United States District Court, D. Maryland, Southern Division

August 7, 2019

CASTELLO 1935 INC. et al., Defendants.



         Plaintiff Garnier-Thiebaut, Inc. seeks a default judgment against Defendant Castello 1935 Inc. (the "Corporate Defendant"), one of two defendants in this case.[1] ECF No. 35. The Corporate Defendant did not answer the Complaint, and the time for doing so has passed. See ECF No. 24. Nevertheless, because Plaintiff retains the prospect of holding the defendants jointly and severally liable on the copyright infringement claim, the motion for default judgment will be denied without prejudice.


         Plaintiff brought this copyright infringement suit on December 7, 2017, naming both the Corporate Defendant and its president, Richard Campbell, as defendants. See Compl. 1, ECF NO.1. Plaintiff later filed proof that it served both defendants on December 14, 2017. See ECF No. 10.

         On January 26, 2018, Plaintiff filed an amended complaint. Am. Compl., ECF No. 16. Counsel, representing both the Corporate Defendant and Mr. Campbell, moved to dismiss Plaintiffs amended pleading for a failure to state a claim. ECF No. 17. While the motion was pending, the attorney representing both defendants moved for leave to withdraw from the case "due to the Defendants' actions that were contrary to legal advice and due to the failure of Defendants to remit payment for services rendered in accord with" the representation agreement. ECF No. 20. On May 17, 2018, I issued a memorandum opinion and order denying the motion to dismiss and granting defense counsel's motion for withdrawal. See Mem. Op. & Order, ECF No. 21. The memorandum opinion ordered the defendants to answer the Amended Complaint by June 7, 2018, and cautioned that the Corporate Defendant "must retain counsel as this case proceeds" in light of precedent establishing that corporations, "as artificial entities, may not appear pro se but must instead appear through counsel." Id. at 13 (quoting McGowan v. Cross, Nos. 92-1480 & -1584, 1993 WL 125416, at *1 n.1 (4th Cir. Apr. 22, 1993) (per curiam) (unpublished table decision)); see Loc. R. 101.2.b.

         Defendants did not file a timely answer, and the Corporate Defendant did not retain counsel. Consequently, on July 2, 2018, I issued a show cause order requiring the Corporate Defendant to explain why a default judgment should not be entered against it for failing to have new counsel enter an appearance on its behalf. ECF No. 22. Mr. Campbell's response to the order said that the company had "been trying to secure a new attorney to take over this case," but, to date, had "been unable to find one." ECF No. 23. I later ordered each defendant to answer the Amended Complaint by August 23, 2018, specifying that Mr. Campbell may do so without the assistance of counsel but that the Corporate Defendant may not. ECF No. 24. The order further required counsel for the Corporate Defendant to enter an appearance by August 23, 2018. See id It concluded: "Failure to file a timely answer and for corporate counsel to enter his or her appearance may subject the defendant failing to do so to a default judgment on the claims against him or it." Id.

         Mr. Campbell met the deadline to answer the Complaint. See ECF No. 25. The Corporate Defendant, however, did not, and it remains unrepresented. On March 28, 2019, upon a motion filed by Plaintiff, the Clerk's Office entered a default against the Corporate Defendant. ECF No. 38. Plaintiffs motion for a default judgment against the Corporate Defendant (ECF No. 35) now is before me. Having reviewed the filings, I find that a hearing is not necessary. See Loc. R. 105.6.

**Exercise 1**
Can you print the passage of the ruling starting with "United States District" and going on through "denied without prejudice."?

**Input records**
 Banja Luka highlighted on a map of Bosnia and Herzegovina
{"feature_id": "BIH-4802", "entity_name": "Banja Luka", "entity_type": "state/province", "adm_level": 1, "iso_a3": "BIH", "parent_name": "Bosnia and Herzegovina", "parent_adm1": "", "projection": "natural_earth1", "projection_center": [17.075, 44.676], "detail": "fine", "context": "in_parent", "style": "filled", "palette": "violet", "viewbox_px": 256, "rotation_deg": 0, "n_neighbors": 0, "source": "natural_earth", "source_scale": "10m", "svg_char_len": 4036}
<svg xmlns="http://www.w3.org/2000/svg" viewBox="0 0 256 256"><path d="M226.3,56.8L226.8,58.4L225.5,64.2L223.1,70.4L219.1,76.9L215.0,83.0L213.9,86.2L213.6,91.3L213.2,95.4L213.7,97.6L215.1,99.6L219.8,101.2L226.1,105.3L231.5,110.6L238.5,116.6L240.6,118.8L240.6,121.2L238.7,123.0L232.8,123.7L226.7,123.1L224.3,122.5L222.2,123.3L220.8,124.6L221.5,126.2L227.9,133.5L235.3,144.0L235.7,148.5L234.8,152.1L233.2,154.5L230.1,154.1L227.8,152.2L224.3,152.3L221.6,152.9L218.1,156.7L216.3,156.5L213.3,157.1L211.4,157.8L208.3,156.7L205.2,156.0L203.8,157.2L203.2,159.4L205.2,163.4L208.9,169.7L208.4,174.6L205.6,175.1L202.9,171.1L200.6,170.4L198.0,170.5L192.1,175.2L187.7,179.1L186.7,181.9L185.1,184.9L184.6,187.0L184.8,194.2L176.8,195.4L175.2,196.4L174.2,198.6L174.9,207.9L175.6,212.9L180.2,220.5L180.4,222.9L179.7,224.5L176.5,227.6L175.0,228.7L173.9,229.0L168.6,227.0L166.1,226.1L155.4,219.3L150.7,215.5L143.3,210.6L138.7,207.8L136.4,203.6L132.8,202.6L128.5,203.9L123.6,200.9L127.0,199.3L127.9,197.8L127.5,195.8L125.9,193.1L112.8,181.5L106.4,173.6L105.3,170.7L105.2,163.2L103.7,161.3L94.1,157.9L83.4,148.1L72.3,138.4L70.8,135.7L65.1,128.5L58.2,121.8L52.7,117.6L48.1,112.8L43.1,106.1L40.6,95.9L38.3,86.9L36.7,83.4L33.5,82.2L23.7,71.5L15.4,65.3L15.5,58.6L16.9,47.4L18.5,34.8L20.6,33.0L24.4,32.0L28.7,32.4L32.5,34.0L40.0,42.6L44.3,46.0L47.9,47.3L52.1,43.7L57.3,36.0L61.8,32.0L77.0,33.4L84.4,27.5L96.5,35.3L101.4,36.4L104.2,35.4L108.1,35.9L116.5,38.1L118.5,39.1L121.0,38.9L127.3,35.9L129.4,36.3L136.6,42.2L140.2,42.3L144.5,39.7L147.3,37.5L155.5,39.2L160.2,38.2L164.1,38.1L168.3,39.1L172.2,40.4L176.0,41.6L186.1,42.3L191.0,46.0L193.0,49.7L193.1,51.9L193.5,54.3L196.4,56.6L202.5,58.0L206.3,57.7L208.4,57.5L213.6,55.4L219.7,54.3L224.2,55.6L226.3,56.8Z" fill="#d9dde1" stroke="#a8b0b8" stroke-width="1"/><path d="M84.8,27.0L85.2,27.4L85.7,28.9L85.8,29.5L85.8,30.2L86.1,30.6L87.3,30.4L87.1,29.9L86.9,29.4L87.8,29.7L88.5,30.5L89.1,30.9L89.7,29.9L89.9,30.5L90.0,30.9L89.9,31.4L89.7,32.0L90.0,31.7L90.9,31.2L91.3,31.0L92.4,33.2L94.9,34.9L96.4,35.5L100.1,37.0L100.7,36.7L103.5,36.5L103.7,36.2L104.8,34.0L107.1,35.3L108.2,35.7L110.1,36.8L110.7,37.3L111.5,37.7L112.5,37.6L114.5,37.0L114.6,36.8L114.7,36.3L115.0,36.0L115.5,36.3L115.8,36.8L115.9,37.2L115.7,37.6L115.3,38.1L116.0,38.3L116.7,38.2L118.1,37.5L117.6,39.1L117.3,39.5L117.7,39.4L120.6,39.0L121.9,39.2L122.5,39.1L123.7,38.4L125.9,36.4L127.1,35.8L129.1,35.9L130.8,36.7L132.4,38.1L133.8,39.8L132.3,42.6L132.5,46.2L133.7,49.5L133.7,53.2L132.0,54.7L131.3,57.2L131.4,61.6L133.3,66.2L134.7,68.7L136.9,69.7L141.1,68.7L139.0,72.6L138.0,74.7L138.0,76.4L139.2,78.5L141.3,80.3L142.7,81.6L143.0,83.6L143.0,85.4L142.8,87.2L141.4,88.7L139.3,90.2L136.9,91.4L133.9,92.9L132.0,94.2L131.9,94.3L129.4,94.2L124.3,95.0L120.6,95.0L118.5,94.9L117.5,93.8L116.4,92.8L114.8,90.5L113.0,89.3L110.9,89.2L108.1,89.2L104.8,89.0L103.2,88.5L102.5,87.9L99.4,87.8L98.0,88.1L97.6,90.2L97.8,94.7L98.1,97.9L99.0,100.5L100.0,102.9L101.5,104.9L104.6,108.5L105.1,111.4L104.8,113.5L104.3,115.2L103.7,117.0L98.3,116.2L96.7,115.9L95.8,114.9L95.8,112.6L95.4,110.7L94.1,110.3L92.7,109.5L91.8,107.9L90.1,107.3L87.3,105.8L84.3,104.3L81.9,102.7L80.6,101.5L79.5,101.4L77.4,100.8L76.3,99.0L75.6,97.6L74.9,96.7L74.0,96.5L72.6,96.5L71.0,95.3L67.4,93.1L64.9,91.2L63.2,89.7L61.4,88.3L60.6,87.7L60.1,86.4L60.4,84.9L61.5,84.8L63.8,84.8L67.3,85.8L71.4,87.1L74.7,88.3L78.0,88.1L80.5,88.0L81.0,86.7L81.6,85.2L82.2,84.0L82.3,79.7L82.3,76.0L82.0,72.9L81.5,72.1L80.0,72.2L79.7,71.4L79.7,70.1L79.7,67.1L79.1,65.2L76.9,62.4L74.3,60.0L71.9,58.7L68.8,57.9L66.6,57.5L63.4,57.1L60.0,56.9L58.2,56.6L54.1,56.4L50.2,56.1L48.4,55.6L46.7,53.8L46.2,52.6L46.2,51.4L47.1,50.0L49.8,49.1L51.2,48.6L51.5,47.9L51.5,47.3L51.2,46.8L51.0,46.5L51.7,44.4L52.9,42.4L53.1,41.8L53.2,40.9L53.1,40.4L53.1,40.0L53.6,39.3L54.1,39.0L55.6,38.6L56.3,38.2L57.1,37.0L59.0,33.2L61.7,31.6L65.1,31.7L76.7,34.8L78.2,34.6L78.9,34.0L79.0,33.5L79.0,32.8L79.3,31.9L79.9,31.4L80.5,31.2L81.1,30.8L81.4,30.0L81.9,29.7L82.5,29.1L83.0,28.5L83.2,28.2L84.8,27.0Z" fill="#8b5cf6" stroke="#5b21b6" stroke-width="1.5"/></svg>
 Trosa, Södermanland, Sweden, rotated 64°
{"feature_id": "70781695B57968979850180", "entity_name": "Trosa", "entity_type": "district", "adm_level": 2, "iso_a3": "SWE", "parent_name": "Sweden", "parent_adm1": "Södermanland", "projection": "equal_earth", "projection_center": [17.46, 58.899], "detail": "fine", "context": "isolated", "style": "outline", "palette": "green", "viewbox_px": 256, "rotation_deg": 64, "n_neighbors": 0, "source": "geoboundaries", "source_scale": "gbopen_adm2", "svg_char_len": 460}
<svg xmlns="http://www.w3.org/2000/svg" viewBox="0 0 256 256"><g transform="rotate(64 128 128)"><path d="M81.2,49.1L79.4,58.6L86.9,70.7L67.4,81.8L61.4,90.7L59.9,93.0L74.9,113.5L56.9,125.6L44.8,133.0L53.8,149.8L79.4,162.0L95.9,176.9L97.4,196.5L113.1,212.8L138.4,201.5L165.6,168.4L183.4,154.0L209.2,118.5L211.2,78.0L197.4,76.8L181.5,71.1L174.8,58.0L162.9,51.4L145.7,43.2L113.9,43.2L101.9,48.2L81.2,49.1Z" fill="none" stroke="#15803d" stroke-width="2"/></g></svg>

==

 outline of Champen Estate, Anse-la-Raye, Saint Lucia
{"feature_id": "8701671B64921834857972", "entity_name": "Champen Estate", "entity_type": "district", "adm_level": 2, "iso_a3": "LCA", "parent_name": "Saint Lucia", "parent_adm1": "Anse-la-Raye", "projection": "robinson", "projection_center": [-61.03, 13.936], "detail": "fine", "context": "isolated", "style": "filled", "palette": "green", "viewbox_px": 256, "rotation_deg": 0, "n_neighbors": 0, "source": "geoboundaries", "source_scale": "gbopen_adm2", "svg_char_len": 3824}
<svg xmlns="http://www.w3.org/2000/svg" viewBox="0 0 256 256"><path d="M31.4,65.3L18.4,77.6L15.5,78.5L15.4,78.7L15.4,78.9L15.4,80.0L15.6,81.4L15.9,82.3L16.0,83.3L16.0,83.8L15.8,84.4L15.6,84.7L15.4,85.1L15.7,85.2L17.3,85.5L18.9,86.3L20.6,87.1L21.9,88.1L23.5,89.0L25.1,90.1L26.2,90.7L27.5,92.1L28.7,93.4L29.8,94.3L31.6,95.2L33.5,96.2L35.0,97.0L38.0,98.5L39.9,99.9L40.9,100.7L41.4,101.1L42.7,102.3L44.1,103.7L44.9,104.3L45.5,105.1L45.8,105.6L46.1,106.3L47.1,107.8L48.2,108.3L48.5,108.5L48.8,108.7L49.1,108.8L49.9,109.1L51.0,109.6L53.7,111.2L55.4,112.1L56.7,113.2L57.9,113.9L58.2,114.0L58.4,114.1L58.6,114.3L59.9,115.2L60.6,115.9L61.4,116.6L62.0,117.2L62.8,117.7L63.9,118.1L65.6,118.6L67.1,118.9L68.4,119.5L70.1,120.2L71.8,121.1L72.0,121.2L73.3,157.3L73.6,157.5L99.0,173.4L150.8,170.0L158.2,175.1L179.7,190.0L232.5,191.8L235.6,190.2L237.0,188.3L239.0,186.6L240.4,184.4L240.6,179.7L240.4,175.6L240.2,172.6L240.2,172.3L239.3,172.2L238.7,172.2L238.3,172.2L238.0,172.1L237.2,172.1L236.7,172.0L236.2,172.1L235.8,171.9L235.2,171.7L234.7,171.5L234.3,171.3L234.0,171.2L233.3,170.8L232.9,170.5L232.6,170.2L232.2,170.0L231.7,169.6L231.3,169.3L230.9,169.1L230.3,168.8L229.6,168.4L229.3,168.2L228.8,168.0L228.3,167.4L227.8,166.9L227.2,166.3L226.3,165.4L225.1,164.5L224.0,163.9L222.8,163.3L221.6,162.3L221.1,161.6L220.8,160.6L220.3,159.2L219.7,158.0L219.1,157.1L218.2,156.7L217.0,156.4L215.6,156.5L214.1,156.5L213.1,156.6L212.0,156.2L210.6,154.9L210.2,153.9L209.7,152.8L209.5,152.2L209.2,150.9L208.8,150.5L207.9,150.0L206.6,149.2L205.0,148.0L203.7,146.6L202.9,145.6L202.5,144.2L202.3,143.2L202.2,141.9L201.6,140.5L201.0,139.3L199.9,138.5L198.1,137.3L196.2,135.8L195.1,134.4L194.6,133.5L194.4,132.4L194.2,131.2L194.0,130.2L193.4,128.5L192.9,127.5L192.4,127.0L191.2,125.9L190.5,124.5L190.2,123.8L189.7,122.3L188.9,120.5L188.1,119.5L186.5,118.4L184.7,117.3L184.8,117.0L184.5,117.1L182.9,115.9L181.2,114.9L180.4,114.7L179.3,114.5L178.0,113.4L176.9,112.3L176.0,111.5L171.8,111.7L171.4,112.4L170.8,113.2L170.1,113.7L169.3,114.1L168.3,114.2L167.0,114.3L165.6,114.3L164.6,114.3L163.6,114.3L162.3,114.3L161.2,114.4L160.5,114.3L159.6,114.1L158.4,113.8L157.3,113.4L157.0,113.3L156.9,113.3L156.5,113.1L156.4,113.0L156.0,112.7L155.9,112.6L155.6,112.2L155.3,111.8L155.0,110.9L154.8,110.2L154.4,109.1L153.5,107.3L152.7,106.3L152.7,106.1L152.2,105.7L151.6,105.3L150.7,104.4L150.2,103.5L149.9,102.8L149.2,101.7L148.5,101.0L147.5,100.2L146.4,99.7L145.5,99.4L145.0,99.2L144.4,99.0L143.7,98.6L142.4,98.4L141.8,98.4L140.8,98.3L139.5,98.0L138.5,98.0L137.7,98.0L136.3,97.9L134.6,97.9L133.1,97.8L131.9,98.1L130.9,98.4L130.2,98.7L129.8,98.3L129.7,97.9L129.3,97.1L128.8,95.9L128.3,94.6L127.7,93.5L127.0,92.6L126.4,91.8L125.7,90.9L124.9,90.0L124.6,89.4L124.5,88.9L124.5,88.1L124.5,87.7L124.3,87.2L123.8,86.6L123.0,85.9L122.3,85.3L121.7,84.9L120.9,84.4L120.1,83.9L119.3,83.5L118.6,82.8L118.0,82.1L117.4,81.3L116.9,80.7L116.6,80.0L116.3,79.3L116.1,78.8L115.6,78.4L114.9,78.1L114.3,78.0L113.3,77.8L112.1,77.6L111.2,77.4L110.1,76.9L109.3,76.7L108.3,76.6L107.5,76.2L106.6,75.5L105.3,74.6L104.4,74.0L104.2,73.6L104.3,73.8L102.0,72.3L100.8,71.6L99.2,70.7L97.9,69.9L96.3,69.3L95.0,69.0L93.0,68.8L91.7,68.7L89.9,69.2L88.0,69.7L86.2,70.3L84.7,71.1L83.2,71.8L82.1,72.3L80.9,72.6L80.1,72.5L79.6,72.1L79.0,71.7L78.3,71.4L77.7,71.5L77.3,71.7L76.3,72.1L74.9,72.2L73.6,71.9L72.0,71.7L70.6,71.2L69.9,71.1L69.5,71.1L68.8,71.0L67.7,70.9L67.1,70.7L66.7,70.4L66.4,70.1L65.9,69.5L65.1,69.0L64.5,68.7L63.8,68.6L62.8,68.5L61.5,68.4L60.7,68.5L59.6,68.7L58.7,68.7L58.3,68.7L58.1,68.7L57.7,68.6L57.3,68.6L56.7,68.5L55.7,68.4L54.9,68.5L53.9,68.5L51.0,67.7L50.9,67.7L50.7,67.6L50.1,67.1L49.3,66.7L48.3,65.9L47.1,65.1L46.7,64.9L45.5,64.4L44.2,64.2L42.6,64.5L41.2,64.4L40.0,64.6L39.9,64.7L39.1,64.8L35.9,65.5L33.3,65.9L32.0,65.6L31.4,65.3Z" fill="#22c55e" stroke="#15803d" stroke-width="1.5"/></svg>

**Exercise 2**
Which lines of the listing contain the string "Trosa"? List each of them.

**Worked solution 1**
United States District Court, D. Maryland, Southern Division

August 7, 2019

CASTELLO 1935 INC. et al., Defendants.



         Plaintiff Garnier-Thiebaut, Inc. seeks a default judgment against Defendant Castello 1935 Inc. (the "Corporate Defendant"), one of two defendants in this case.[1] ECF No. 35. The Corporate Defendant did not answer the Complaint, and the time for doing so has passed. See ECF No. 24. Nevertheless, because Plaintiff retains the prospect of holding the defendants jointly and severally liable on the copyright infringement claim, the motion for default judgment will be denied without prejudice.

**Worked solution 2**
 Trosa, Södermanland, Sweden, rotated 64°
{"feature_id": "70781695B57968979850180", "entity_name": "Trosa", "entity_type": "district", "adm_level": 2, "iso_a3": "SWE", "parent_name": "Sweden", "parent_adm1": "Södermanland", "projection": "equal_earth", "projection_center": [17.46, 58.899], "detail": "fine", "context": "isolated", "style": "outline", "palette": "green", "viewbox_px": 256, "rotation_deg": 64, "n_neighbors": 0, "source": "geoboundaries", "source_scale": "gbopen_adm2", "svg_char_len": 460}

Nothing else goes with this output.